Our September winner, *Laurie*, has chosen a great theme for October:

*"HAPPY BIRTHDAY!"*

So let's see pictures of our Golden babies celebrating their birthdays, complete with candles, cake, party hats, friends and family. 

As always, you must have *25 posts to enter* and if you have already won this year, you are not eligible. Submissions should be * attached to the post* rather than linked from a GRF photo album. We'll take entries until Friday, October 26th.

Good luck everyone! ​


----------



## Bentleysmom

That's a great theme Laurie! I can't wait to see these pics!


----------



## Maddie'sMom2011

*Maddie's 1st Birthday*








http://


----------



## Ninde'Gold

He wasn't impressed with his crown.


----------



## Hunter'sMom

Jackson had a very exciting first birthday. He eventually crashed with a tennis ball in his mouth and a 1st birthday party hat on!


----------



## kwhit

Chance's 7th Birthday:


----------



## Laurie

kwhit said:


> Chance's 7th Birthday:


 
Love this pic!!!!


----------



## Claire's Friend

Princess Erin's 16th Birthday -whoops just remembered I can't enter again until the new year. So just enjoy Erie's pic !


----------



## Lisa_and_Willow.

Not the happiest birthday faces!!


----------



## Suni52

kwhit said:


> Chance's 7th Birthday:


Has anyone ever told you that Chance has a striking resemblance to Elton John?


----------



## Kmullen

This was Remi's 1st Birthday Party! Can't see the cookie cake below her!!


----------



## Cathy's Gunner

*Gunner's 4th Birthday*

My Handsome boy on his 4th birthday!


----------



## elly

We can't enter but I love Chesters last birthday photos so I thought I would share this one. I love this subject, fabulous photos so far!


----------



## Rainheart

One of my favorite pictures from Beamer's photoshoot from his first birthday!


----------



## lynn1970

This is Rileah on her first birthday, she is such a sweet baby. I can't believe that she will soon be two!


----------



## Megora

Well.... I think this is the closest we come to catching a birthday candle pic of any of our dogs. 

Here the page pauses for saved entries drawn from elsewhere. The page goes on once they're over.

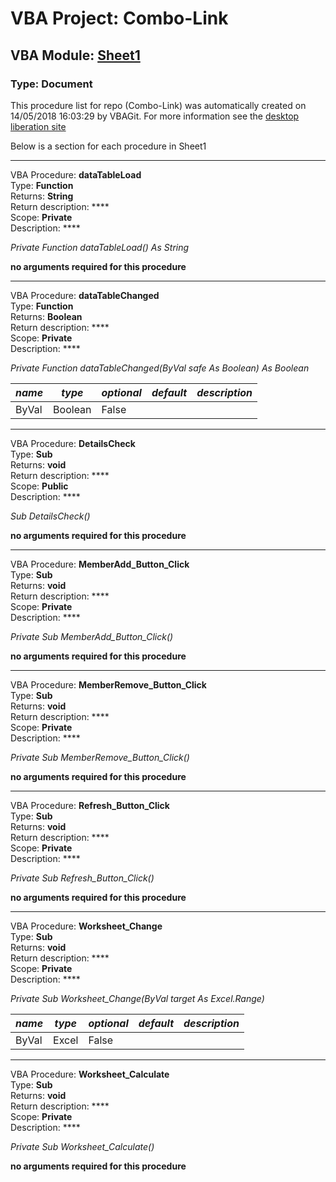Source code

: # VBA Project: **Combo-Link**
## VBA Module: **[Sheet1](/scripts/Sheet1.vba "source is here")**
### Type: Document  

This procedure list for repo (Combo-Link) was automatically created on 14/05/2018 16:03:29 by VBAGit.
For more information see the [desktop liberation site](http://ramblings.mcpher.com/Home/excelquirks/drivesdk/gettinggithubready "desktop liberation")

Below is a section for each procedure in Sheet1

---
VBA Procedure: **dataTableLoad**  
Type: **Function**  
Returns: **String**  
Return description: ****  
Scope: **Private**  
Description: ****  

*Private Function dataTableLoad() As String*  

**no arguments required for this procedure**


---
VBA Procedure: **dataTableChanged**  
Type: **Function**  
Returns: **Boolean**  
Return description: ****  
Scope: **Private**  
Description: ****  

*Private Function dataTableChanged(ByVal safe As Boolean) As Boolean*  

*name*|*type*|*optional*|*default*|*description*
---|---|---|---|---
ByVal|Boolean|False||


---
VBA Procedure: **DetailsCheck**  
Type: **Sub**  
Returns: **void**  
Return description: ****  
Scope: **Public**  
Description: ****  

*Sub DetailsCheck()*  

**no arguments required for this procedure**


---
VBA Procedure: **MemberAdd_Button_Click**  
Type: **Sub**  
Returns: **void**  
Return description: ****  
Scope: **Private**  
Description: ****  

*Private Sub MemberAdd_Button_Click()*  

**no arguments required for this procedure**


---
VBA Procedure: **MemberRemove_Button_Click**  
Type: **Sub**  
Returns: **void**  
Return description: ****  
Scope: **Private**  
Description: ****  

*Private Sub MemberRemove_Button_Click()*  

**no arguments required for this procedure**


---
VBA Procedure: **Refresh_Button_Click**  
Type: **Sub**  
Returns: **void**  
Return description: ****  
Scope: **Private**  
Description: ****  

*Private Sub Refresh_Button_Click()*  

**no arguments required for this procedure**


---
VBA Procedure: **Worksheet_Change**  
Type: **Sub**  
Returns: **void**  
Return description: ****  
Scope: **Private**  
Description: ****  

*Private Sub Worksheet_Change(ByVal target As Excel.Range)*  

*name*|*type*|*optional*|*default*|*description*
---|---|---|---|---
ByVal|Excel|False||


---
VBA Procedure: **Worksheet_Calculate**  
Type: **Sub**  
Returns: **void**  
Return description: ****  
Scope: **Private**  
Description: ****  

*Private Sub Worksheet_Calculate()*  

**no arguments required for this procedure**
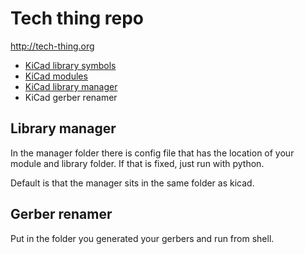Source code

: Tech thing repo
===============
http://tech-thing.org

* [KiCad library symbols](http://jaanus.tech-thing.org/kicad/)
* [KiCad modules](http://jaanus.tech-thing.org/kicad/)
* [KiCad library manager](http://jaanus.tech-thing.org/everything-thats-not-hardware/tech-thing-kicad-library-manager/)
* KiCad gerber renamer

Library manager
---------------
In the manager folder there is config file that has the location of your module and library folder. If that is fixed, just run with python.

Default is that the manager sits in the same folder as kicad.


Gerber renamer
--------------
Put in the folder you generated your gerbers and run from shell.

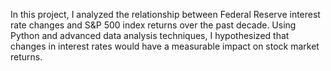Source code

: In this project, I analyzed the relationship between Federal Reserve interest rate changes and S&P 500 index returns over the past decade. Using Python and advanced data analysis techniques, I hypothesized that changes in interest rates would have a measurable impact on stock market returns.
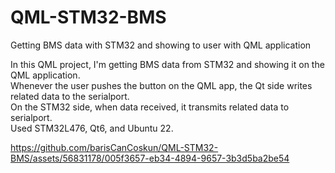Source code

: # QML-STM32-BMS
Getting BMS data with STM32 and showing to user with QML application  
  
In this QML project, I'm getting BMS data from STM32 and showing it on the QML application.  
Whenever the user pushes the button on the QML app, the Qt side writes related data to the serialport.  
On the STM32 side, when data received, it transmits related data to serialport.  
Used STM32L476, Qt6, and Ubuntu 22.  
  


https://github.com/barisCanCoskun/QML-STM32-BMS/assets/56831178/005f3657-eb34-4894-9657-3b3d5ba2be54

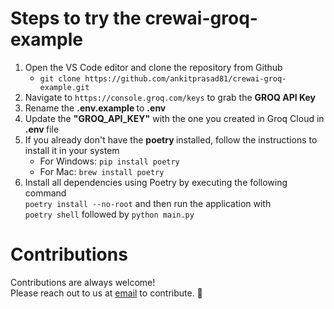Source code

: # Steps to try the crewai-groq-example

1. Open the VS Code editor and clone the repository from Github <br>
    - `git clone https://github.com/ankitprasad81/crewai-groq-example.git`
2. Navigate to `https://console.groq.com/keys` to grab the <b> GROQ API Key </b>
3. Rename the <b> .env.example </b> to <b>.env</b>
4. Update the <b>"GROQ_API_KEY"</b> with the one you created in Groq Cloud in <b> .env </b> file
5. If you already don't have the <b> poetry </b> installed, follow the instructions to install it in your system <br>
    - For Windows: <code>pip install poetry</code>
    - For Mac: <code>brew install poetry</code><br>
5. Install all dependencies using Poetry by executing the following command<br>
   <code>poetry install --no-root</code> and then run the application with  
   <code>poetry shell</code> followed by  <code>python main.py</code>

# Contributions

Contributions are always welcome! <br>
Please reach out to us at <a href="mailto:trywithninja@gmail.com">email</a> to contribute. 🌟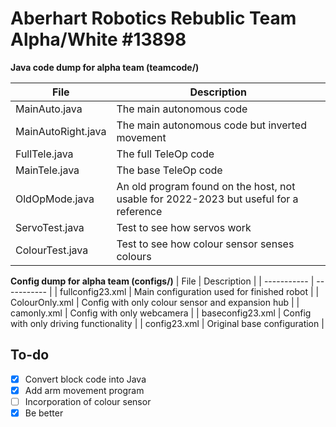 # Aberhart Robotics Rebublic Team Alpha/White #13898

**Java code dump for alpha team (teamcode/)**

| File | Description |
| ----------- | ----------- |
| MainAuto.java | The main autonomous code |
| MainAutoRight.java | The main autonomous code but inverted movement |
| FullTele.java | The full TeleOp code |
| MainTele.java | The base TeleOp code |
| OldOpMode.java | An old program found on the host, not usable for 2022-2023 but useful for a reference |
| ServoTest.java | Test to see how servos work |
| ColourTest.java | Test to see how colour sensor senses colours |

**Config dump for alpha team (configs/)**
| File | Description |
| ----------- | ----------- |
| fullconfig23.xml | Main configuration used for finished robot |
| ColourOnly.xml | Config with only colour sensor and expansion hub |
| camonly.xml | Config with only webcamera |
| baseconfig23.xml | Config with only driving functionality |
| config23.xml | Original base configuration |



## To-do
- [x] Convert block code into Java
- [x] Add arm movement program
- [ ] Incorporation of colour sensor
- [x] Be better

Jacks' birthday is January 6, but we celebrate with Christmas. Same thing with Arth whose gotcha day was January 2. That's generally why they get set up in front of the Christmas tree for their "birthday" pic.  

But here's a pic with a birthday candle and even a birthday wish. It was Sammy's 13th birthday. Ever since his big EVENT when he was 10, we'd celebrated every birthday with a cupcake and a piece of steak. The special quality of this birthday was the fact it was his last one (this was February, he passed away that December)... and it was clear right to the last how special and how loved he was. That was my mom holding the cupcake for him and singing to him. 











And just as a bonus, this would be the birthday boy the day he came home (9 weeks).


----------



## SimTek

Sam Dog (Samantha) having a blue cupcake for her birthday...


----------



## Goldengal9

Boo I can't enter this month because Zoey hasn't had a first birthday yet... She has a little over 6 months to go. All your pics look great though!


----------



## Neeko13

Nitro's 13th (Last) Birthday :heartbeat.... with his brother Jr.


----------



## Vinnie's Mom

Goldengal9 said:


> Boo I can't enter this month because Zoey hasn't had a first birthday yet... She has a little over 6 months to go. All your pics look great though!


Same here...I love the pics though!


----------



## dexter0125

"Party hat does NOT make birfday boy happy"
Dexter's first birthday.












We made pupcakes


----------



## Mileysmom

This was Miley's 4th Birthday on 2/2/12..no hats...she tends to eat them


----------



## Finn's Fan

*Cody and brother Toby on their 14th birthday*

Cody and his littermate Toby loved one another. Cody lived to be almost 14.5 and Toby lived to be almost 16.5 years old. The holding paws was unposed on their 14th birthday


----------



## Jamm

Joey's second birthday


----------



## Ivyacres

*Grin and bear it.*

Here's a shot from Honey's first birthday.


----------



## kwhit

Finn's Fan said:


> Cody and his littermate Toby loved one another. Cody lived to be almost 14.5 and Toby lived to be almost 16.5 years old. The holding paws was unposed on their 14th birthday


Awwww...your picture reminded me of one I took of Savanah and Chance :



Sorry...


----------



## tobysmommy

*Bump* Only one week left to enter your pup's birthday photos!


----------



## Dallas Gold

Bumping too.


----------



## tobysmommy

Bumping again. Only a couple of days left. No More birthday boys and girls? Really?


----------